В последующие месяцы научные круги Парижа, взволнованные захватывающим поединком экспертов, решили принять участие в процессе. Пользуясь непререкаемым авторитетом Академии наук, они решили раз и навсегда уладить дело, незаметно переросшее в дуэль Орфила-Распай. Институт назначил новую комиссию в составе знаменитых химиков. Экспертная группа предложила Орфиле в ее присутствии заново произвести анализ. Что поделаешь! Выдающийся токсиколог не смог обнаружить даже ничтожного количества мышьяка, с помощью которого можно было бы уличить Мари Капель. Для пущей ясности члены комиссии сами провели эксперимент по методу Орфилы и проделали массу различных опытов, видоизменяя и совершенствуя их. Но во всех случаях получили один и тот же отрицательный ответ. Комиссия представила в Академию наук официальный отчет о результатах исследований. Пятьдесят экземпляров этого коллективного научного труда поступили в распоряжение Министерства юстиции. Министр счел заключение столь поучительным, что попросил еще пятьдесят экземпляров, намереваясь разослать их во все суды, где разбираются подобные дела.
Документ подшили к делу, но, несмотря на всю его значительность и настойчивые требования защиты, пересмотр так и не состоялся. Впоследствии возникли неопровержимые свидетельства в пользу обвиняемой, но судебные власти остались к ним точно так же глухи.
Странное дело: по всему дому Лафаржей был разбросан мышьяк, сама Мари «забыла» коробочку с ядом у себя в кармане, и тем не менее в теле покойника никаких следов отравления не обнаружили! Слепоту судей, не заметивших этого явного недоразумения, можно объяснить только каким-то дьявольским наваждением. А истинный преступник тем временем похвалялся (естественно, в беседах с глазу на глаз), как ему «ловко» удалось провернуть дельце; об этом знали многие свидетели, в том числе бывший присяжный заседатель.
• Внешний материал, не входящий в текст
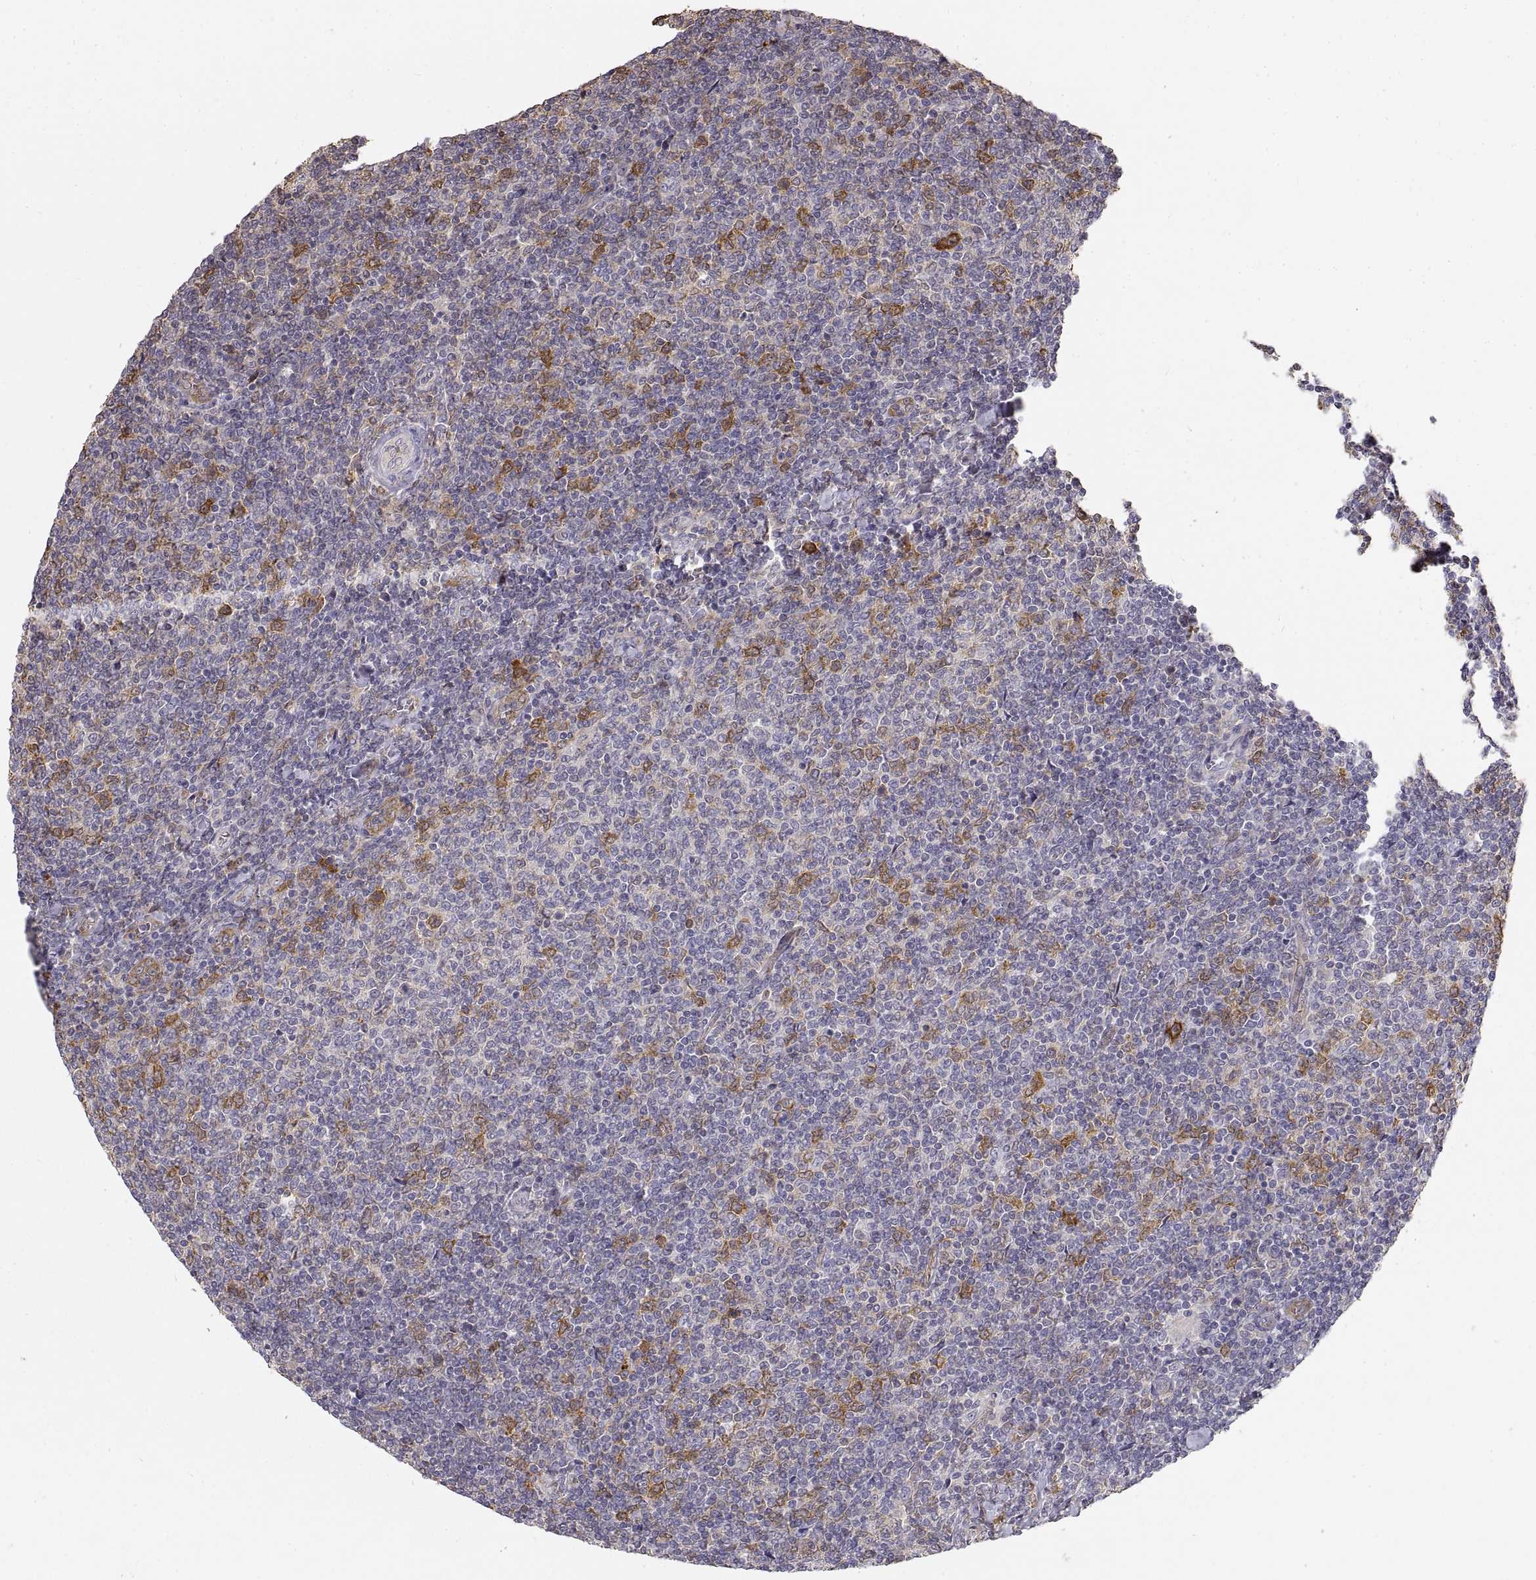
{"staining": {"intensity": "negative", "quantity": "none", "location": "none"}, "tissue": "lymphoma", "cell_type": "Tumor cells", "image_type": "cancer", "snomed": [{"axis": "morphology", "description": "Malignant lymphoma, non-Hodgkin's type, Low grade"}, {"axis": "topography", "description": "Lymph node"}], "caption": "This histopathology image is of lymphoma stained with immunohistochemistry to label a protein in brown with the nuclei are counter-stained blue. There is no expression in tumor cells.", "gene": "HSP90AB1", "patient": {"sex": "male", "age": 52}}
Через два года после того, как был вынесен приговор, Ор-фила, несший главную ответственность за него, решил оправдаться. Противники предъявили ему обвинение в том, что он неверно провел токсикологический анализ. Поэтому ученый попытался объяснить причину своей неудачи членам государственной комиссии. Из его слов вытекало, что во время процесса он, видите ли, не имел возможности проверить чистоту реактивов. Это запоздалое признание полностью оправдывало обвиняемую, но и на сей раз совесть у судей так и не проснулась.
Данные обстоятельства чрезвычайной важности неоспоримо свидетельствовали в пользу Мари Капель, но бесконечные требования пересмотра дела разбивались о глухую стену непонимания. Непреодолимое препятствие представлял собой, в первую очередь, генеральный прокурор Лиможа, которому непосредственно подчинялся прокурор Тюля. Первый попросту запретил своему подчиненному принимать во внимание признания одной из сторон и считаться со свидетельствами другой.
Так, например, он не дал согласия на арест виновника драмы, а ведь дай этот мошенник показания под присягой, и ситуация коренным образом изменилась бы. Подобная позиция, совершенно не отвечающая идее справедливости и законности, привела в негодование многих людей, а в Германии вызвала даже форменный скандал.
По ту сторону излишнего судебного рвения и недобросовестного ведения дела, шокировавших огромное число свидетелей бесславного процесса, вырисовывались темные политические интриги, участником которых был сам генеральный прокурор Лиможа; грязные внутрисемейные дрязги явились для них всего лишь удобной ширмой. Уж очень тесно сплелись змеи в своем клубке, и пересмотр дела вылился поэтому в настоящую проблему.
Мари освободили только в 1852 году по ходатайству Эмиля Жирардена; президент-император Наполеон Бонапарт, не привыкший считаться с чьим-либо мнением, решил помиловать наконец осужденную.
В основе первой в истории юриспруденции перебранки между учеными мужами лежал, конечно же, мышьяк, любимый яд преступников. Хотя в те времена заключения делали еще с опаской, этого лидера среди токсических веществ уже можно было обнаружить в теле жертвы с помощью довольно несложного метода.
Понятно, что многие отравители постепенно охладели к мышьяку, использование которого было связано с большим риском, ведь в те времена, случись кому-нибудь умереть подозрительной смертью, в первую очередь пытались узнать, не замешан ли тут мышьяк. Впрочем, любимый яд отнюдь не был единственным, а фантазия у отравителей работала на славу: некоторые из них все еще пользовались ярь-медянкой, сурьмой, фосфором и другими неорганическими веществами. Но по частоте употребления последние не шли ни в какое сравнение с мышьяком.